Start of Raw data

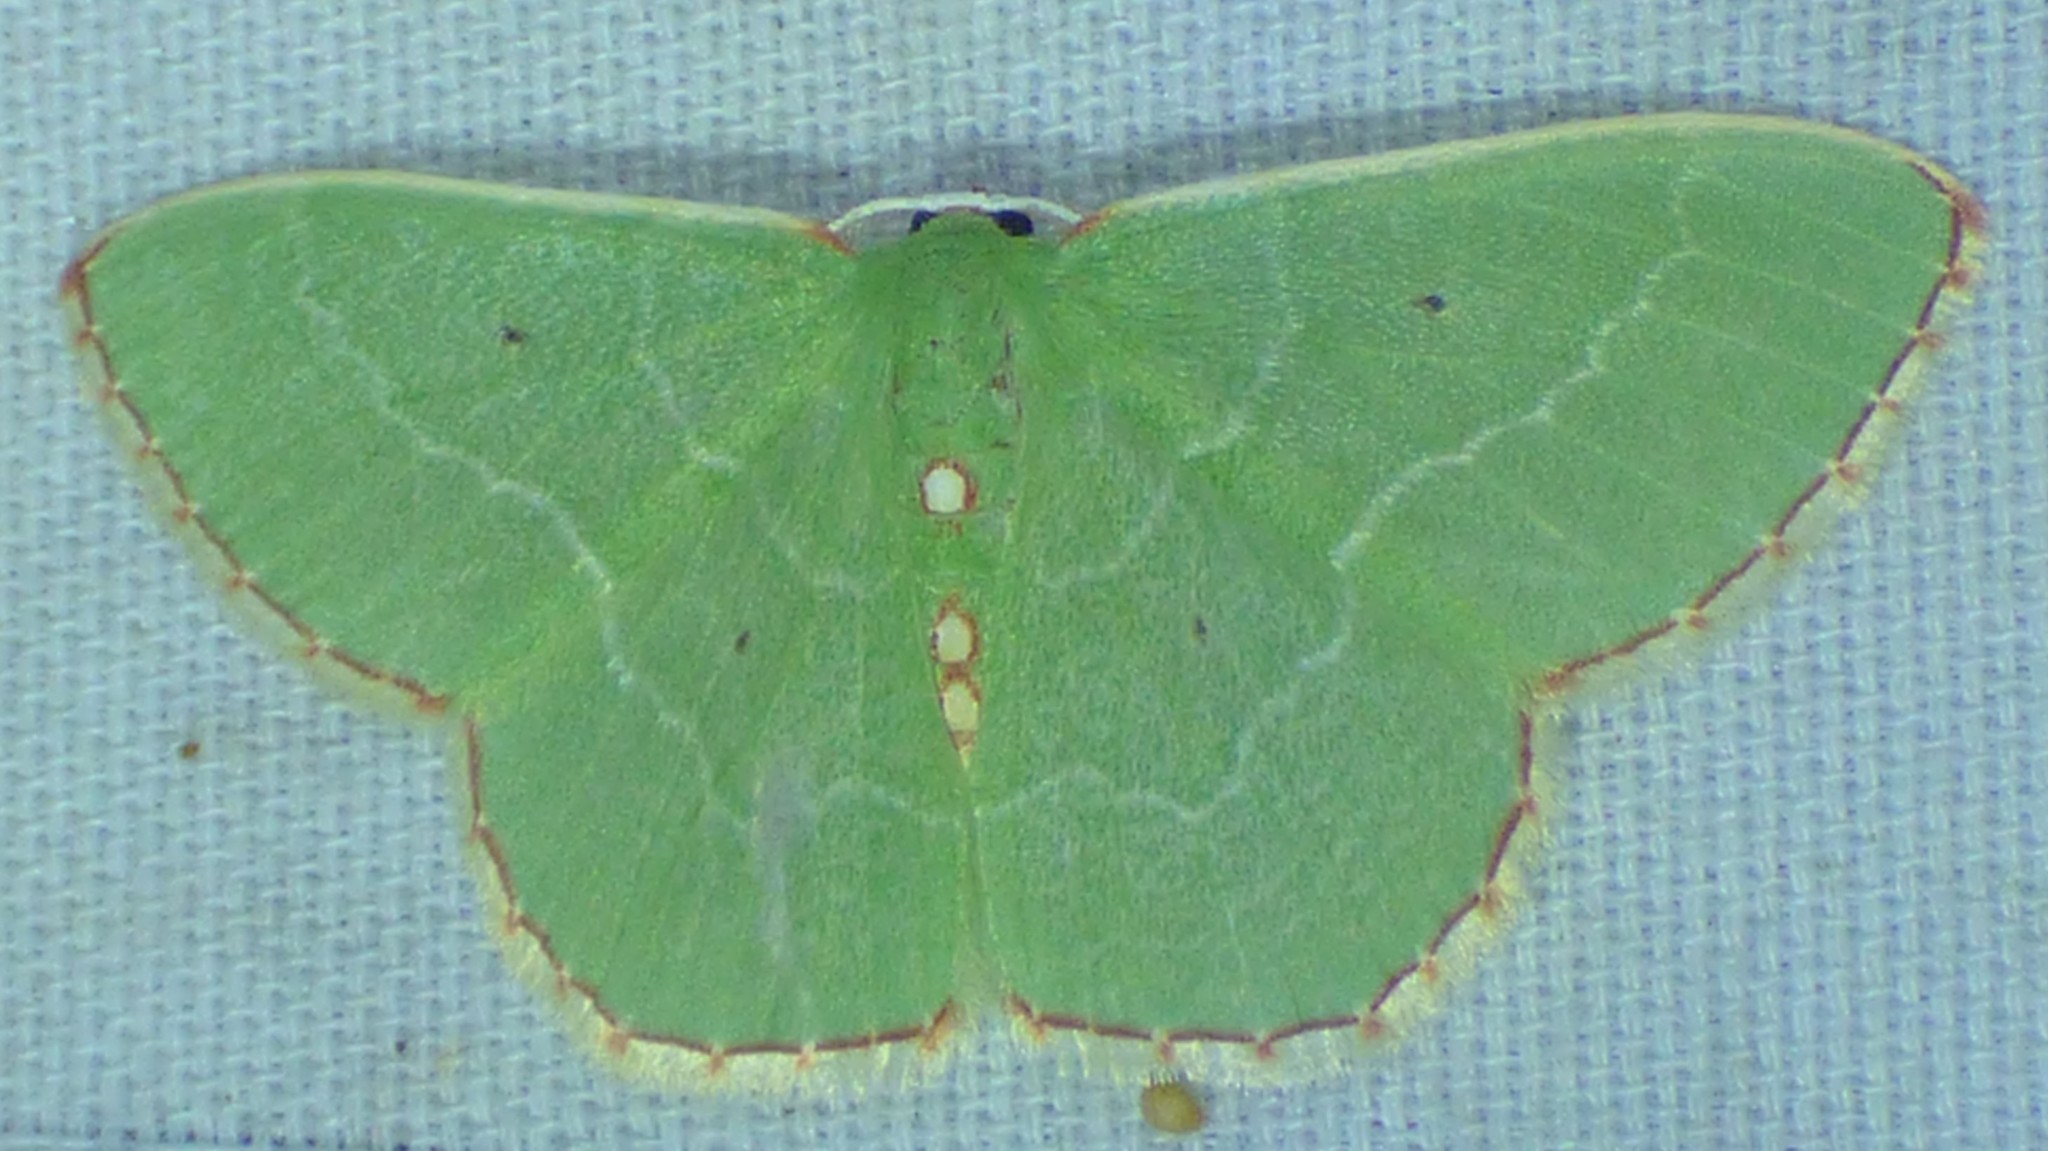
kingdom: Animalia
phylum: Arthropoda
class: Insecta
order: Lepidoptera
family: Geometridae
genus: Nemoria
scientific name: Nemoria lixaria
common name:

End of Raw data

Output every line of text from all the items above as a JSON list of strings, one string per line. Leave out blank lines and the pictures.

[
  "kingdom: Animalia",
  "phylum: Arthropoda",
  "class: Insecta",
  "order: Lepidoptera",
  "family: Geometridae",
  "genus: Nemoria",
  "scientific name: Nemoria lixaria",
  "common name:"
]